Posted at 11:11 AM, Jun 15, 2020
and last updated 2020-06-15 14:15:04-04

BAKERSFIELD, Calif. — During Monday's Kern County Public Health Department briefing, Director Matt Constantine rolled out a new California Department of Public Health modeling program that was a source of some concern. According to the model, Kern County would exceed the number of ICU beds due to COVID-19 by the end of July.

If the county increases the number of ICU beds as part of a surge plan, the model shows the county exceeding that number by the end of November. In addition, the county might not see a peak in hospitalizations as a result of COVID-19 until February 2021.

However, Constantine and Kern County Chief Administrative Officer Ryan Alsop emphasized that these are based on a model, and may change due variables during those time periods.
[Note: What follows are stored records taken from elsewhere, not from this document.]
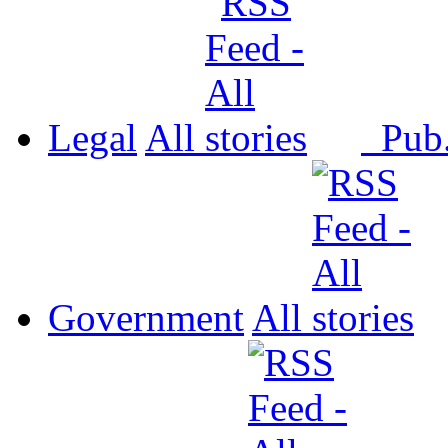
Legal
All
Pub
Government
All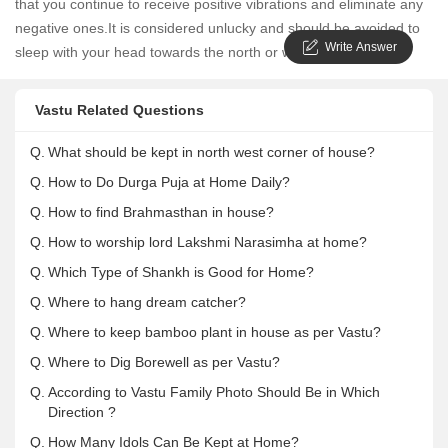
that you continue to receive positive vibrations and eliminate any
negative ones.It is considered unlucky and should be avoided to
Write Answer
sleep with your head towards the north or west.
Vastu Related Questions
Q.
What should be kept in north west corner of house?
Q.
How to Do Durga Puja at Home Daily?
Q.
How to find Brahmasthan in house?
Q.
How to worship lord Lakshmi Narasimha at home?
Q.
Which Type of Shankh is Good for Home?
Q.
Where to hang dream catcher?
Q.
Where to keep bamboo plant in house as per Vastu?
Q.
Where to Dig Borewell as per Vastu?
Q.
According to Vastu Family Photo Should Be in Which
Direction ?
Q.
How Many Idols Can Be Kept at Home?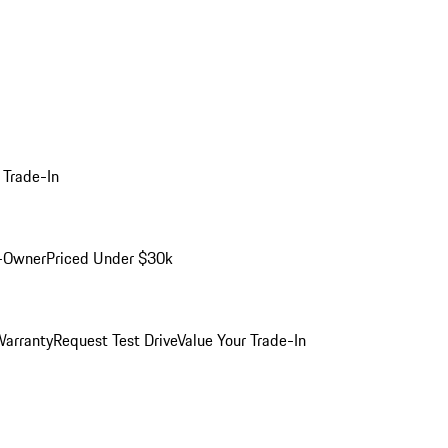
 Trade-In
-Owner
Priced Under $30k
arranty
Request Test Drive
Value Your Trade-In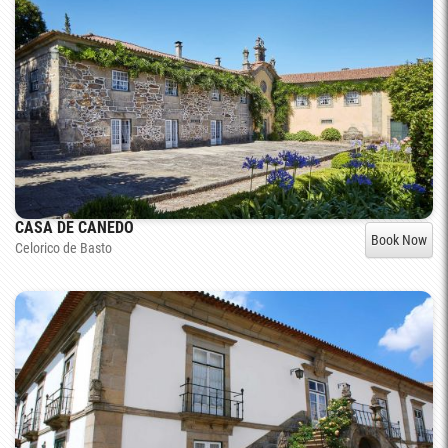
CASA DE CANEDO
Book Now
Celorico de Basto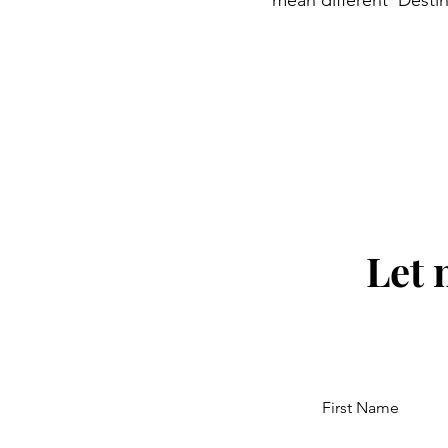
mean different 'Destin
Let 
First Name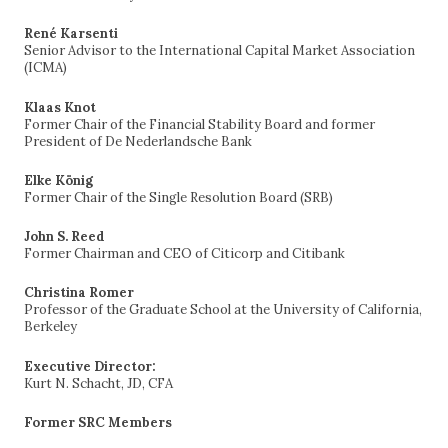
René Karsenti
Senior Advisor to the International Capital Market Association
(ICMA)
Klaas Knot
Former Chair of the Financial Stability Board and former
President of De Nederlandsche Bank
Elke König
Former Chair of the Single Resolution Board (SRB)
John S. Reed
Former Chairman and CEO of Citicorp and Citibank
Christina Romer
Professor of the Graduate School at the University of California,
Berkeley
Executive Director:
Kurt N. Schacht, JD, CFA
Former SRC Members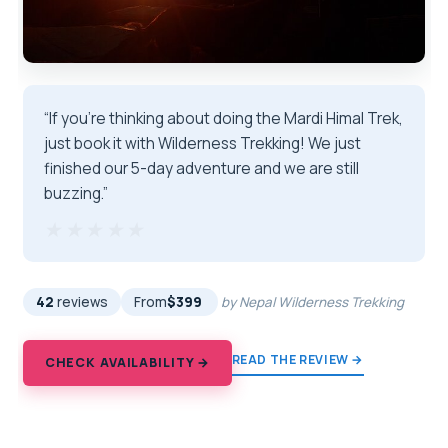
“If you’re thinking about doing the Mardi Himal Trek,
just book it with Wilderness Trekking! We just
finished our 5-day adventure and we are still
buzzing.”
★★★★★
★★★★★
42
reviews
From
$399
by Nepal Wilderness Trekking
READ THE REVIEW →
CHECK AVAILABILITY →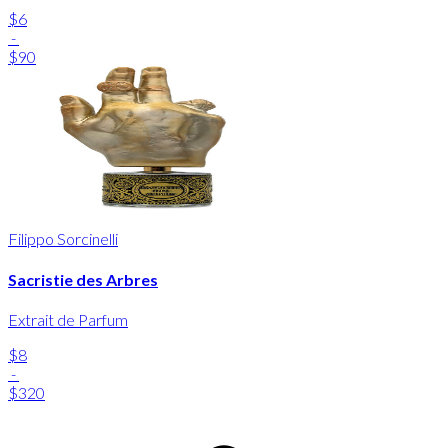
$6
-
$90
Filippo Sorcinelli
Sacristie des Arbres
Extrait de Parfum
$8
-
$320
Among those variables are population changes, hospitalization rates, beds available, when the county implemented interventions, and the degree of compliance. The latter variable could potentially have the biggest effect on the model.

Alsop explained that the increase in people getting sick would not be from businesses reopening, but rather from people making poor health decisions.

"People are not going to be getting sick from businesses reopening. People will get sick because they are making poor personal public health choices," said Alsop. "They are not wearing a mask when they are in close proximity with groups of people for sustained periods of time. They are not washing their hands regularly, multiple times a day. They are not cleaning surfaces that are in the public, that are touched over and over again. They are touching their face, their eyes, their nose, their mouth. They are getting around sick people... It's less about businesses reopening causing people to get sick. It's more about individuals making not very good choices."

Watch Alsop's Full Statement:

CAO Ryan Alsop: People will get sick because they are making poor personal public health choices

The Kern County Public Health Department also confirmed 86 new cases of COVID-19 in the county. There are now more than 3,200 cases.

More than 2,100 people have recovered from the virus and nearly 35,000 or just under 90 percent of tests have come back negative.

Officials say 53 deaths have been attributed to the virus.